RE: a joint letter on low latency and Linux

Russell, Richard (rrussell@deh.sa.gov.au)
Fri, 30 Jun 2000 10:57:01 +0930


> Well, I personally would rather see that nobody ever needed RTlinux at
> all. I think hard realtime is a waste of time, myself, and

The need for hard real-time comes when you have real-world requirements that
require absolute timing garantees with 100% reliability. For eg, a
heart-lung machine needs to send out signals at a perfectly regular time. If
cron suddenly decides to run mkwhatis or something, and you get a minor
unevenness in the signal generated, you have a problem.
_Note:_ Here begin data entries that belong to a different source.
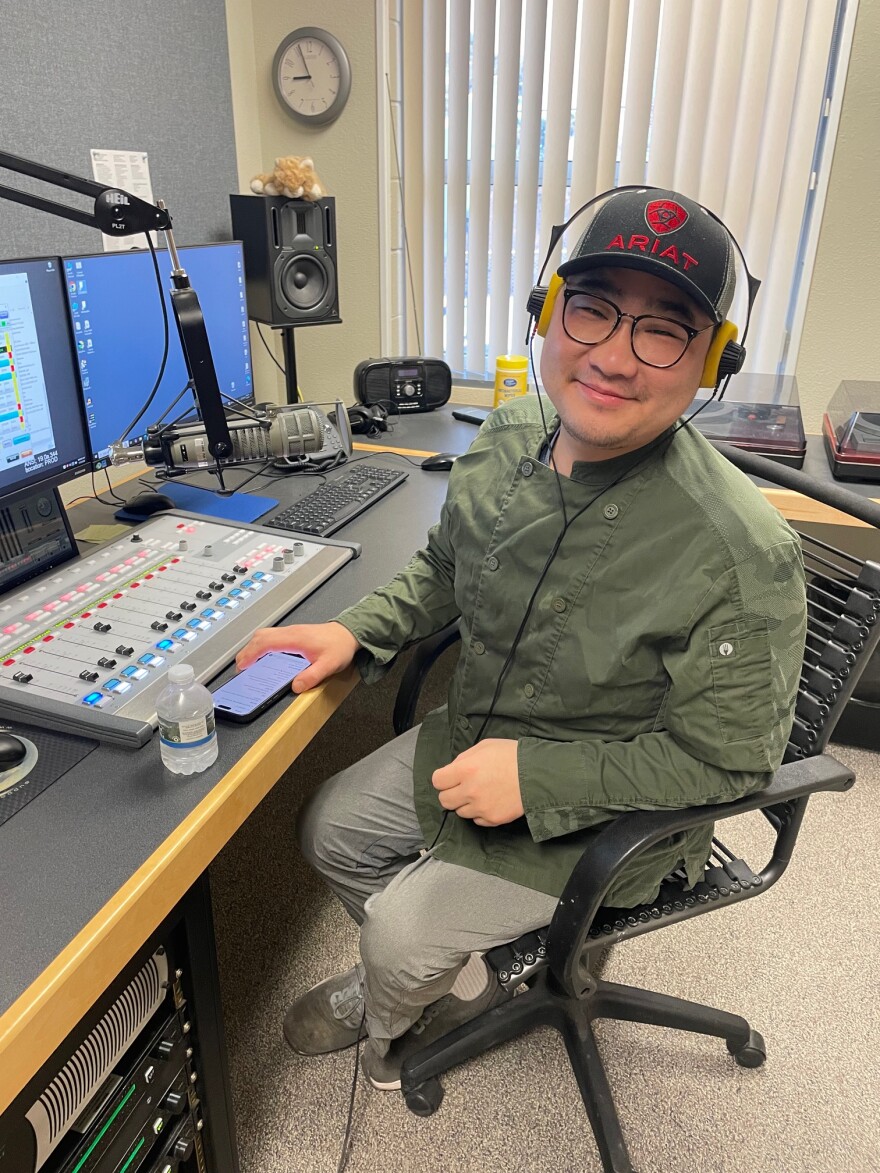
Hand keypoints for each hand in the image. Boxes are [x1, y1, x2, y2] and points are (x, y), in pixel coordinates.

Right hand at [235, 621, 359, 693]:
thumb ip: (312, 676)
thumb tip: (295, 687)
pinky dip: (261, 646)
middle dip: (247, 652)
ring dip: (253, 648)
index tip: (242, 666)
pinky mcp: (292, 634)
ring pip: (264, 635)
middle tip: (241, 669)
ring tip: (248, 664)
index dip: (251, 654)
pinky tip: (263, 658)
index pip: (265, 642)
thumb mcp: (329, 665)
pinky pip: (270, 637)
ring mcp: (290, 632)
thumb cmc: (340, 646)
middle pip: (260, 637)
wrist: (349, 633)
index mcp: (295, 638)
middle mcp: (290, 633)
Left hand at [431, 739, 523, 826]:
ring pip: (460, 812)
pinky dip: (480, 813)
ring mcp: (481, 807)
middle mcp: (470, 790)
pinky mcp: (493, 819)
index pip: (437, 781)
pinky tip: (491, 801)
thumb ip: (464, 758)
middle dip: (450, 793)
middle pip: (444, 800)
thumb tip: (452, 769)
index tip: (450, 777)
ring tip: (482, 793)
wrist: (539, 774)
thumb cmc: (513, 756)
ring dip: (466, 804)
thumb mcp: (485, 746)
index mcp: (466, 769)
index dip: (443, 778)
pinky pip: (476, 820)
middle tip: (463, 787)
The other 99.9% of
the time, the CPU will be fast enough to compensate, but you need a 100%
garantee in some situations. (how would it be if once in every 1000 days,
someone on a heart-lung machine dies because the computer used couldn't
give hard timing garantees?). Yes, most problems (say audio streaming) don't
have this true _hard_ real-time requirement, but some do, and it's these
that really matter. Another thing to consider is that some hard real-time
requirements actually require significant processing, and as such, the
margin for error is much lower, and present CPUs are not "overwhelmingly
fast enough"... :)

<snip>

> I definitely agree with low-latency requirements even in a
> standard Linux.
> I just disagree violently with doing them with horrible
> cludges instead of
> working on doing it right.

Absolutely, but there is a need for an OS that can give hard real-time
garantees. Maybe it is innapropriate to try to make Linux do this at once --
if there is no way of doing it that is not a kludge, it probably should be
done using a different kernel. There are some requirements (eg hard
real-time vs efficiency in other situations) that may be fundamentally
incompatible, and should probably be solved separately.